I strongly oppose any such extreme doctrine and I'm sure that many others do as well. Earlier generations of Americans rejected preventive war on the grounds of both morality and practicality, and our generation must do so as well. We can deal with Iraq without resorting to this extreme.

It is impossible to justify any such double standard under international law. Might does not make right. America cannot write its own rules for the modern world. To attempt to do so would be unilateralism run amok. It would antagonize our closest allies, whose support we need to fight terrorism, prevent global warming, and deal with many other dangers that affect all nations and require international cooperation. It would deprive America of the moral legitimacy necessary to promote our values abroad. And it would give other nations -- from Russia to India to Pakistan -- an excuse to violate fundamental principles of civilized international behavior.
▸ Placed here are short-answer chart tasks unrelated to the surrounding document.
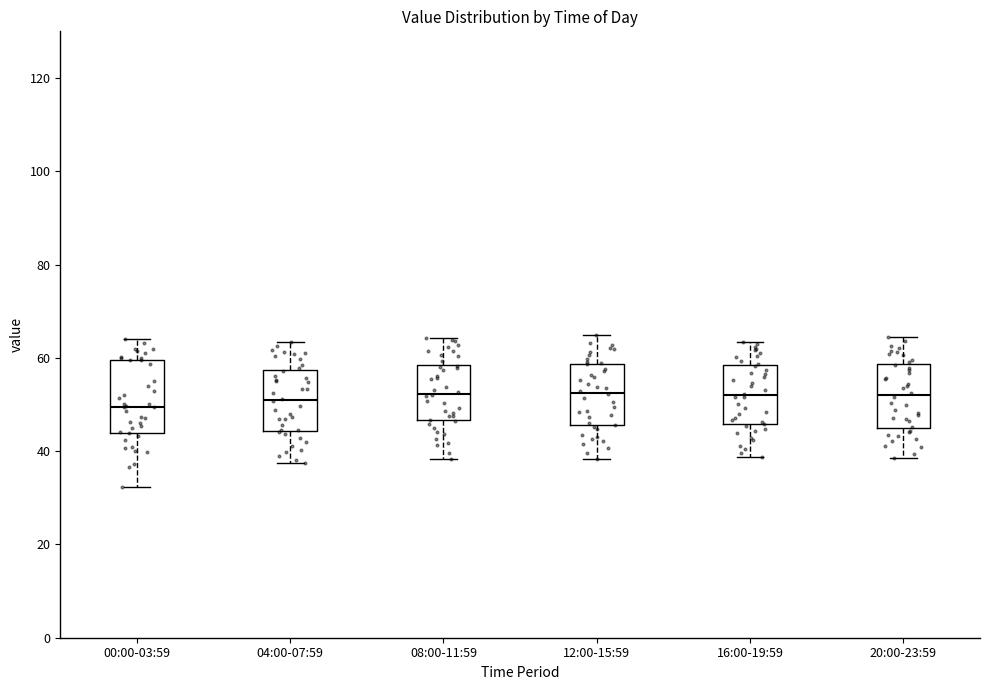

Reading left to right, read every box against the y-axis: the position of its median line, the range the box covers, and the ends of its whiskers. The values are not printed on the chart, so give them approximately, as read against the axis.

00:00-03:59: median 50, box 44 to 60, whiskers 32 to 64
04:00-07:59: median 50, box 44 to 58, whiskers 38 to 64
08:00-11:59: median 52, box 46 to 58, whiskers 38 to 64
12:00-15:59: median 52, box 46 to 58, whiskers 38 to 64
16:00-19:59: median 52, box 46 to 58, whiskers 38 to 64
20:00-23:59: median 52, box 44 to 58, whiskers 38 to 64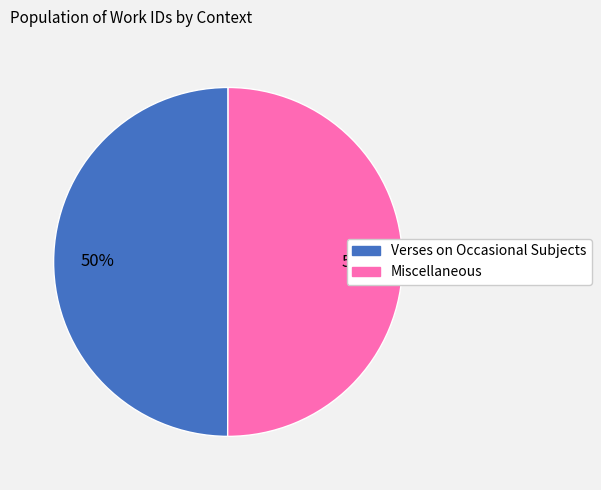

To the nearest percent, what percentage of the pie is Verses on Occasional Subjects?

50%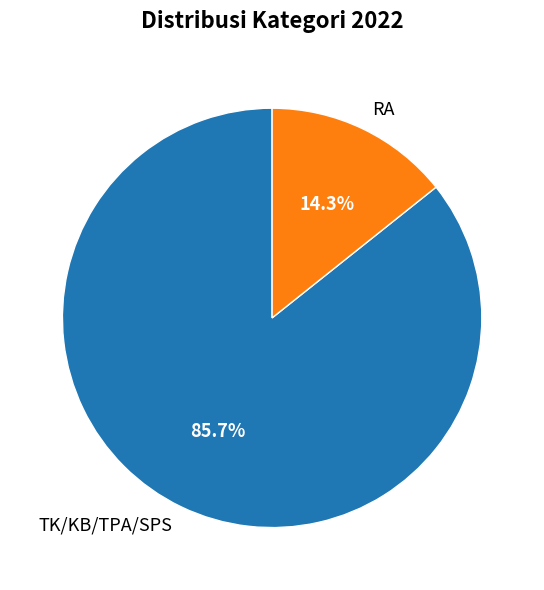

To the nearest percent, what is the average slice percentage?

50%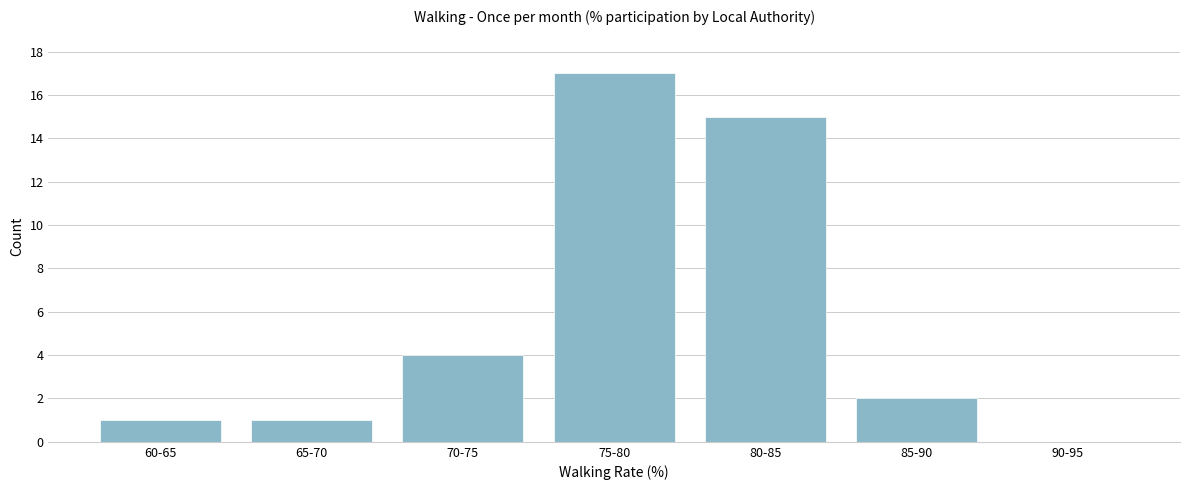

Reading left to right, what are all the values shown in this chart?

60-65=1	65-70=1	70-75=4	75-80=17	80-85=15	85-90=2	90-95=0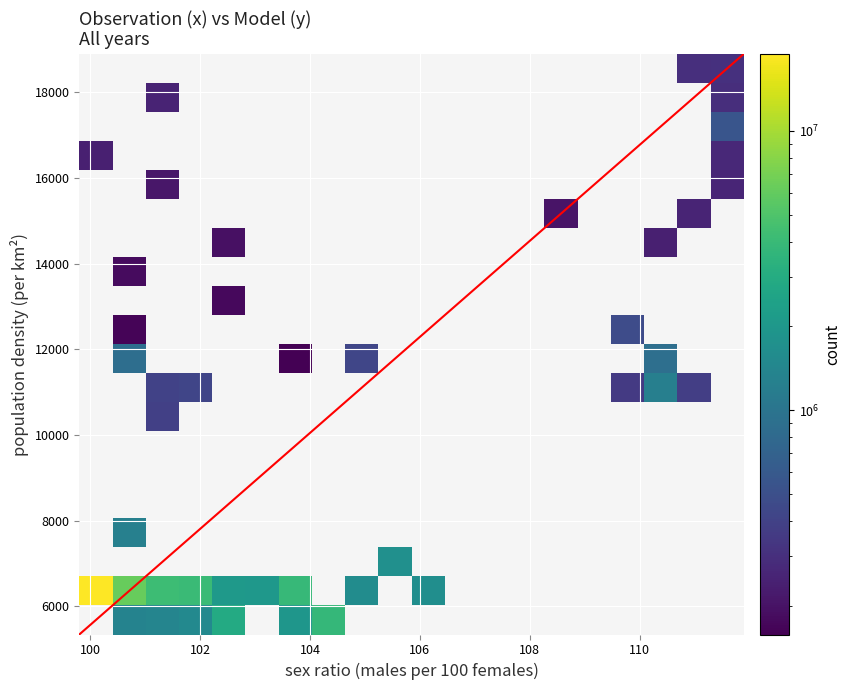

Count the number of categories in the chart.

2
The Administration's doctrine is a call for 21st century American imperialism that no other nation can or should accept. It is the antithesis of all that America has worked so hard to achieve in international relations since the end of World War II.

This is not just an academic debate. There are important real world consequences. A shift in our policy toward preventive war would reinforce the perception of America as a "bully" in the Middle East, and would fuel anti-American sentiment throughout the Islamic world and beyond.
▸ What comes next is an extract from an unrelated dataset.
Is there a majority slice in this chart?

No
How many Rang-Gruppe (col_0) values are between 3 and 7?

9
It would also send a signal to governments the world over that the rules of aggression have changed for them too, which could increase the risk of conflict between countries such as Russia and Georgia, India and Pakistan, and China and Taiwan.

Obviously, this debate is only just beginning on the Administration's new strategy for national security. But the debate is solidly grounded in American values and history.
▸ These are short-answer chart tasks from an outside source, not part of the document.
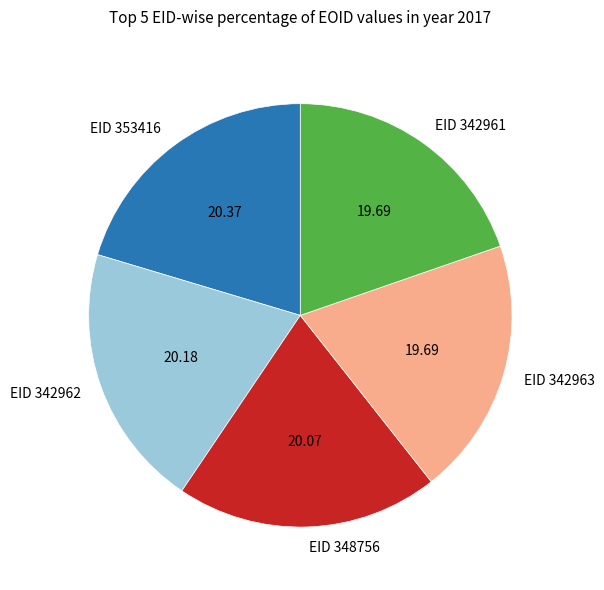

Does EID 342963 account for over 50% of the chart?

No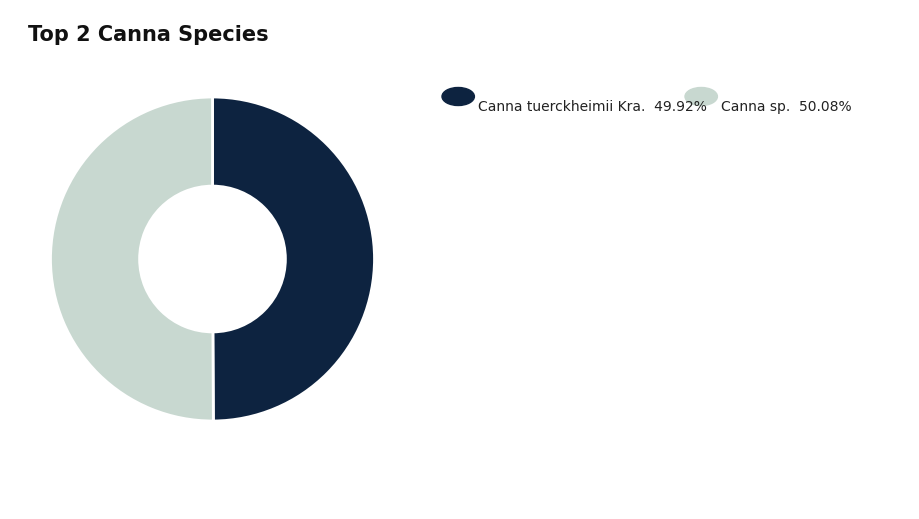

How many slices are in this pie chart?

2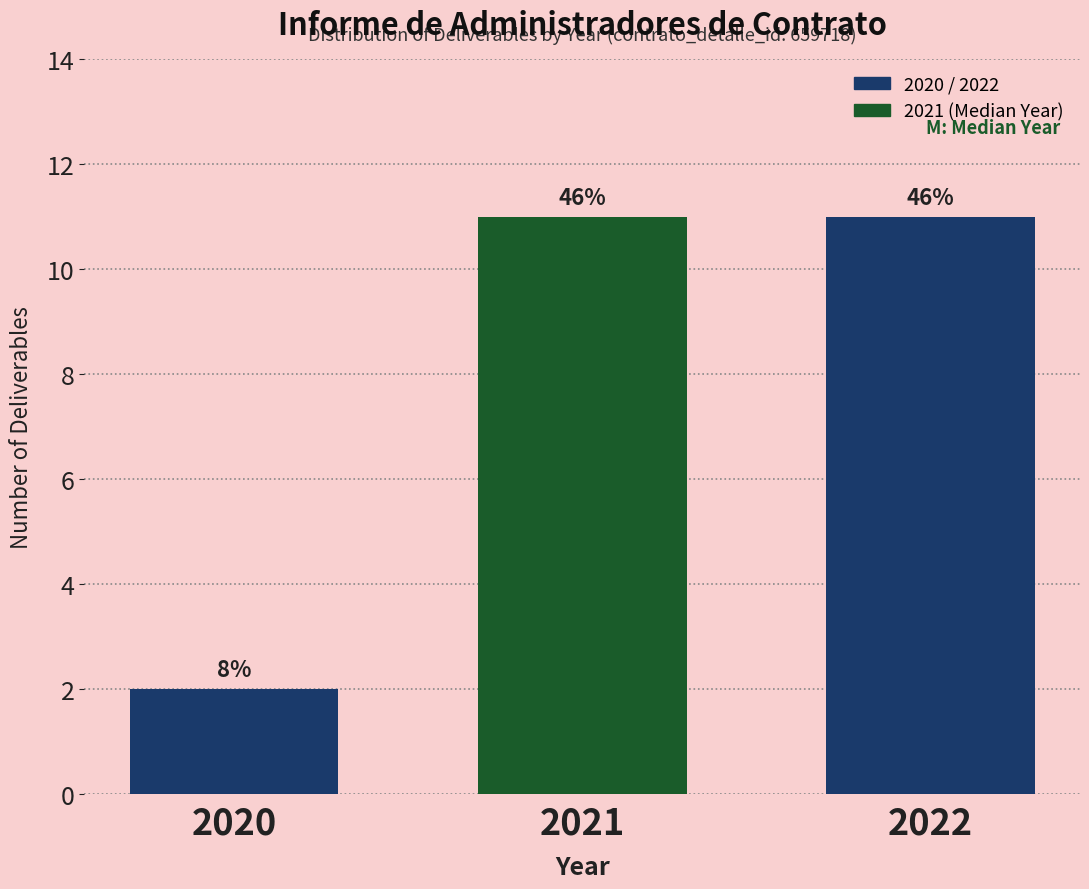

Are the bars horizontal?

No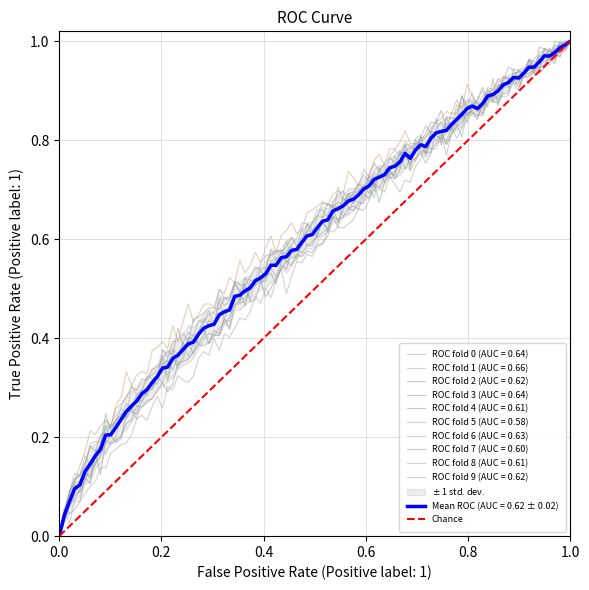

How many values are between 0 and 1?

2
It will also be a debate among vast numbers of well-meaning Americans who have honest differences of opinion about the best way to use U.S. military might. The debate will be contentious, but the stakes - in terms of both our national security and our allegiance to our core beliefs - are too high to ignore. I look forward to working closely with my colleagues in Congress to develop an effective and principled policy that will enable us to protect our national security and respect the basic principles that are essential for the world to be at peace.